=== Prompt ===
What you give back should match the records word for word.

(Saved entries)
- - - - - - -

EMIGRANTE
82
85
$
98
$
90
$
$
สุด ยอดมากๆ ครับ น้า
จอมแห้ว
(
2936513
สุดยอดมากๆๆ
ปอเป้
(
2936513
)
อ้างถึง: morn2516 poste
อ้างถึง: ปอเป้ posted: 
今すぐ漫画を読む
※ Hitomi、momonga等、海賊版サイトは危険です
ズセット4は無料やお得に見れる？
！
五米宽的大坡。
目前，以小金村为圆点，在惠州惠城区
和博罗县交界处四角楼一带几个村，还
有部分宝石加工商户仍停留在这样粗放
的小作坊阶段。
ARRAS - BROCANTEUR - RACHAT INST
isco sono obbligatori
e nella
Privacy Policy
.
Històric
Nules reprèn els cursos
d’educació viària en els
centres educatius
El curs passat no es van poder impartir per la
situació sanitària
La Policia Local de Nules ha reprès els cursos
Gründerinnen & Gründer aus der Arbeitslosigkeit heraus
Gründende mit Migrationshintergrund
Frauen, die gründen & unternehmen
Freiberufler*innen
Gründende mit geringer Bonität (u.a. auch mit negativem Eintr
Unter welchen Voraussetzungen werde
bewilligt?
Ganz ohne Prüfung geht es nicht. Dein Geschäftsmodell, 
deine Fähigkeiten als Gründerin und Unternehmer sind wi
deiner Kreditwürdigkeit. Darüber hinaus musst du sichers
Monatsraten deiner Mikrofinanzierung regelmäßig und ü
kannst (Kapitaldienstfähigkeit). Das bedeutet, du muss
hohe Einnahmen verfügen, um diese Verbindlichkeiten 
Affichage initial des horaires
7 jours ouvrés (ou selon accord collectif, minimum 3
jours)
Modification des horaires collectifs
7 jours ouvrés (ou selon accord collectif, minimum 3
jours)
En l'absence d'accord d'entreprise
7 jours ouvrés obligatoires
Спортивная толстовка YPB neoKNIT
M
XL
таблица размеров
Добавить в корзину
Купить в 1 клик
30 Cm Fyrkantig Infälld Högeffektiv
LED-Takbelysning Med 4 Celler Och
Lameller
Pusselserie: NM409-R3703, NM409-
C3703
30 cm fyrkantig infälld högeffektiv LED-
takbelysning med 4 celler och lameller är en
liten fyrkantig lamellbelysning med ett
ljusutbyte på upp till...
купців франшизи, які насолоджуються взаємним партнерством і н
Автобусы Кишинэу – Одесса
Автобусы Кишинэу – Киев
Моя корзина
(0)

- - - - - - -

=== Result of the exercise ===
EMIGRANTE
82
85
$
98
$
90
$
$
สุด ยอดมากๆ ครับ น้า
จอมแห้ว
(
2936513
สุดยอดมากๆๆ
ปอเป้
(
2936513
)
อ้างถึง: morn2516 poste
อ้างถึง: ปอเป้ posted: 
今すぐ漫画を読む
※ Hitomi、momonga等、海賊版サイトは危険です
ズセット4は無料やお得に見れる？
！
五米宽的大坡。
目前，以小金村为圆点，在惠州惠城区
和博罗县交界处四角楼一带几个村，还
有部分宝石加工商户仍停留在这样粗放
的小作坊阶段。
ARRAS - BROCANTEUR - RACHAT INST
isco sono obbligatori
e nella
Privacy Policy
.
Històric
Nules reprèn els cursos
d’educació viària en els
centres educatius
El curs passat no es van poder impartir per la
situació sanitària
La Policia Local de Nules ha reprès els cursos
Gründerinnen & Gründer aus der Arbeitslosigkeit heraus
Gründende mit Migrationshintergrund
Frauen, die gründen & unternehmen
Freiberufler*innen
Gründende mit geringer Bonität (u.a. auch mit negativem Eintr
Unter welchen Voraussetzungen werde
bewilligt?
Ganz ohne Prüfung geht es nicht. Dein Geschäftsmodell, 
deine Fähigkeiten als Gründerin und Unternehmer sind wi
deiner Kreditwürdigkeit. Darüber hinaus musst du sichers
Monatsraten deiner Mikrofinanzierung regelmäßig und ü
kannst (Kapitaldienstfähigkeit). Das bedeutet, du muss
hohe Einnahmen verfügen, um diese Verbindlichkeiten 
Affichage initial des horaires
7 jours ouvrés (ou selon accord collectif, minimum 3
jours)
Modification des horaires collectifs
7 jours ouvrés (ou selon accord collectif, minimum 3
jours)
En l'absence d'accord d'entreprise
7 jours ouvrés obligatoires
Спортивная толстовка YPB neoKNIT
M
XL
таблица размеров
Добавить в корзину
Купить в 1 клик
30 Cm Fyrkantig Infälld Högeffektiv
LED-Takbelysning Med 4 Celler Och
Lameller
Pusselserie: NM409-R3703, NM409-
C3703
30 cm fyrkantig infälld högeffektiv LED-
takbelysning med 4 celler och lameller är en
liten fyrkantig lamellbelysning med ett
ljusutbyte på upp till...
купців франшизи, які насолоджуються взаємним партнерством і н
Автобусы Кишинэу – Одесса
Автобусы Кишинэу – Киев
Моя корзина
(0)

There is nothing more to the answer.